We had some knowledge of the role that project managers play in the translation process from SMLM153 (The Translation Profession module on the MA), but not vendor managers and localisation engineers. Ksenia’s presentation covered these in detail and the kind of personalities that may be suited to them. Vendor management is the headhunting of freelancers and dealing with client feedback or performance monitoring, while localisation engineers ensure that all technology and IT systems are up to date. They are also responsible for the maintenance and development of CAT tools (Computer Assisted Translation software). These roles are pretty standard in most LSPs (language service providers), so Ksenia’s presentation gave us an insight into the industry itself, not just life at Codex.
Ksenia also gave us a taster of the project management role and the decisions that go into putting together a translation project. Project managers must be able to deal with last minute requests from clients and then work quickly to analyse the project and find translators with the right specialisms for the project. Ksenia gave us a scenario that project managers are frequently faced with: a company has contacted you on Friday afternoon with an urgent project that they need translated by Monday morning. How do you deal with this? She gave us basic information about the project and in pairs, we chose our hypothetical translators (Translation Studies director Professor Michelle Bolduc and I chose ‘Ironman’, a hypothetical marketing and transcreation specialist) and worked out quotes for the client and the profit margins. This was easier said than done, as Michelle and I had apparently temporarily lost our ability to calculate percentages!

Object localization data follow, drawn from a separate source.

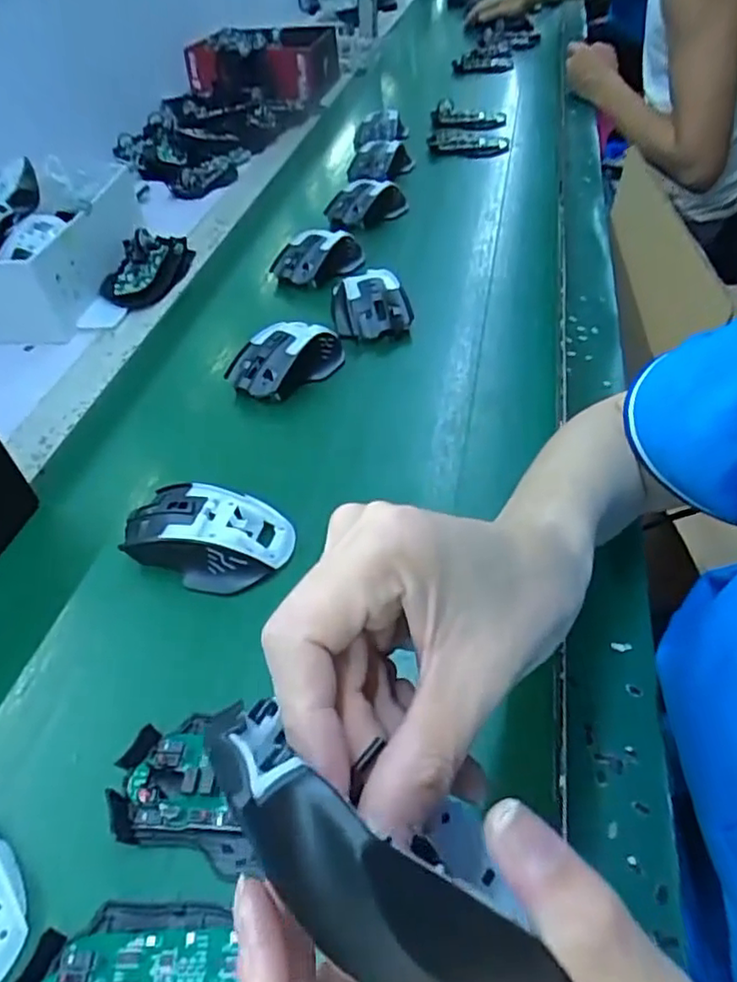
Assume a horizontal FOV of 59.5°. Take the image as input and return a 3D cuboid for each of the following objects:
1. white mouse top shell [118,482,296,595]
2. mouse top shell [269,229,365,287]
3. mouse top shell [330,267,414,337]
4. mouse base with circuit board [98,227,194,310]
[{"bbox_3d":[-0.110,0.026,0.436,0.115,0.038,0.077,6,46,12],"label":"white mouse top shell"},{"bbox_3d":[-0.054,-0.255,0.711,0.110,0.044,0.070,-36,51,-24],"label":"mouse top shell"},{"bbox_3d":[0.001,-0.186,0.629,0.075,0.034,0.086,-7,45,2],"label":"mouse top shell"},{"bbox_3d":[-0.251,-0.259,0.735,0.076,0.043,0.152,3,46,12],"label":"mouse base with circuit board"}]

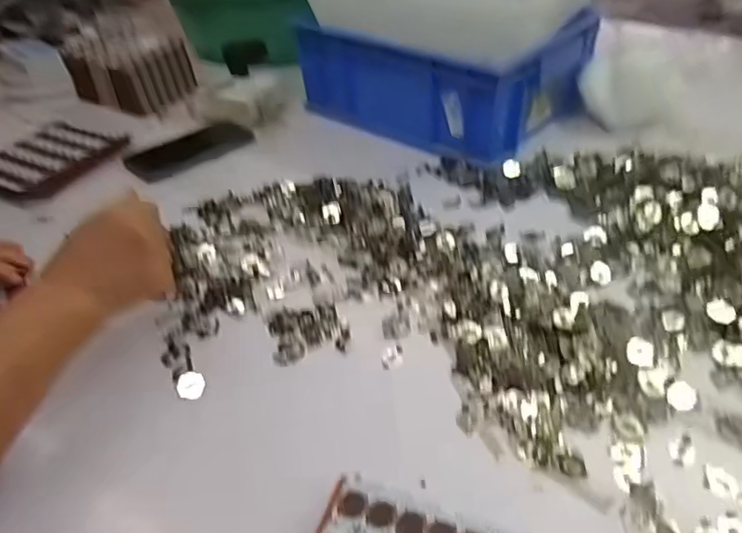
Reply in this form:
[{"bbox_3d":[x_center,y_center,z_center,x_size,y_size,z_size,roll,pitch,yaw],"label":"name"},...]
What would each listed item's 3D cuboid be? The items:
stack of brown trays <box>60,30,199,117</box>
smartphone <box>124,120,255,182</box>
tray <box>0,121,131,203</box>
[{"bbox_3d":[-0.370,-0.310,0.904,0.156,0.094,0.115,18,44,24],"label":"stack of brown trays"},{"bbox_3d":[-0.241,-0.157,0.784,0.088,0.006,0.166,29,49,34],"label":"smartphone"},{"bbox_3d":[-0.407,-0.134,0.745,0.114,0.029,0.163,14,42,20],"label":"tray"}]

Following the group feedback, we spoke to a recent graduate of the Exeter MA, who is currently an intern at Codex, about his experiences as a PM and the transition from the MA programme to his internship. Following this Q and A, we ventured back out into the sweltering heat of Oxford Street, our minds reeling with a whole realm of new career possibilities opened to us.
We would like to thank Michelle for organising such an insightful trip, and to Ksenia and everyone at Codex Global for the opportunity to gain such an invaluable look into the world of LSPs!